**Text passage:**
- Opening Delimiter -

Walkthrough 1 — Sequence operations¶

molforge.sequence covers the everyday sequence-level operations: alignment, mutations, composition statistics. Pure NumPy — no Biopython dependency.

Topics:

Composition and properties — molecular weight, GRAVY, aromaticity.
Pairwise alignment — Needleman-Wunsch (global) and Smith-Waterman (local).
Substitution matrices — BLOSUM62 and PAM250.
Mutations — A123V, H:K42N, slash-delimited multi-mutants.
Mutating a Protein — sequence-level changes on a 3-D structure.

In [1]:

Copied!

import molforge as mf
print(f"molforge {mf.__version__}")
import molforge as mf
print(f"molforge {mf.__version__}")

molforge 0.0.1

1. Composition and properties¶

In [1]:

Copied!





from molforge.sequence import composition, length, molecular_weight, gravy, aromaticity

# Human ubiquitin (PDB 1UBQ)
seq = "MQIFVKTLTGKTITLEVEPSDTIENVKAKIQDKEGIPPDQQRLIFAGKQLEDGRTLSDYNIQKESTLHLVLRLRGG"
print(f"Length:               {length(seq)} residues")
print(f"Molecular weight:     {molecular_weight(seq):.1f} Da")
print(f"GRAVY:                {gravy(seq):+.3f}")
print(f"Aromatic fraction:    {aromaticity(seq):.1%}")
from molforge.sequence import composition, length, molecular_weight, gravy, aromaticity

# Human ubiquitin (PDB 1UBQ)
seq = "MQIFVKTLTGKTITLEVEPSDTIENVKAKIQDKEGIPPDQQRLIFAGKQLEDGRTLSDYNIQKESTLHLVLRLRGG"
print(f"Length:               {length(seq)} residues")
print(f"Molecular weight:     {molecular_weight(seq):.1f} Da")
print(f"GRAVY:                {gravy(seq):+.3f}")
print(f"Aromatic fraction:    {aromaticity(seq):.1%}")

Length:               76 residues
Molecular weight:     8564.8 Da
GRAVY:                -0.489
Aromatic fraction:    3.9%

In [1]:

Copied!

- Closing Delimiter -

Stored data entries
- Opening Delimiter -

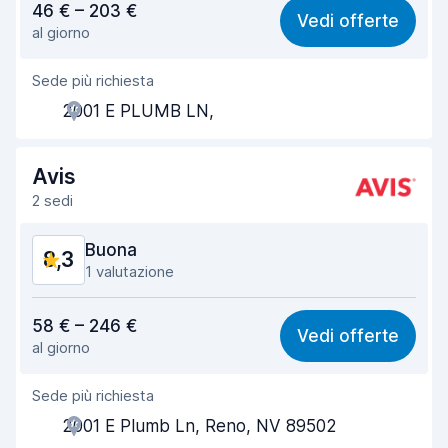
46 € – 203 €
Vedi offerte
al giorno
Facile da trovare
8,5
Sede più richiesta
Gentilezza degli agenti
9,1
2001 E PLUMB LN,
Rapidità del ritiro
8,2
Rapidità della riconsegna
8,5
Avis
2 sedi
Pulizia del veicolo
9,2
Buona
8,3
Condizioni dell'auto
9,3
1 valutazione
Rapporto qualità-prezzo
8,3
58 € – 246 €
Vedi offerte
al giorno
Facile da trovare
8,2
Sede più richiesta
Gentilezza degli agenti
8,2
2001 E Plumb Ln, Reno, NV 89502
Rapidità del ritiro
8,0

- Closing Delimiter -

**Problem 1:**
Which two substitution matrices does the sequence operations walkthrough list among its topics?
**Problem 2:**
Continue the sequence operations walkthrough from the point where the text stops.
The records are not needed for either task.

**Answer space 1:**
BLOSUM62 and PAM250.

**Answer space 2:**
# Per-residue composition counts or fractions
comp = composition(seq, as_fraction=True)
top5 = sorted(comp.items(), key=lambda kv: -kv[1])[:5]
print("Top 5 amino acids by frequency:")
for aa, frac in top5:
    print(f"  {aa}: {frac:.1%}")
# Per-residue composition counts or fractions
comp = composition(seq, as_fraction=True)
top5 = sorted(comp.items(), key=lambda kv: -kv[1])[:5]
print("Top 5 amino acids by frequency:")
for aa, frac in top5:
    print(f"  {aa}: {frac:.1%}")

Top 5 amino acids by frequency:
  L: 11.8%
  I: 9.2%
  K: 9.2%
  T: 9.2%
  E: 7.9%

2. Pairwise alignment¶

Two sequences from the same family share local stretches but differ in length and content. The right algorithm picks itself: Needleman-Wunsch for global (full-length) alignment, Smith-Waterman for local (best subsequence) alignment.

In [1]:

Copied!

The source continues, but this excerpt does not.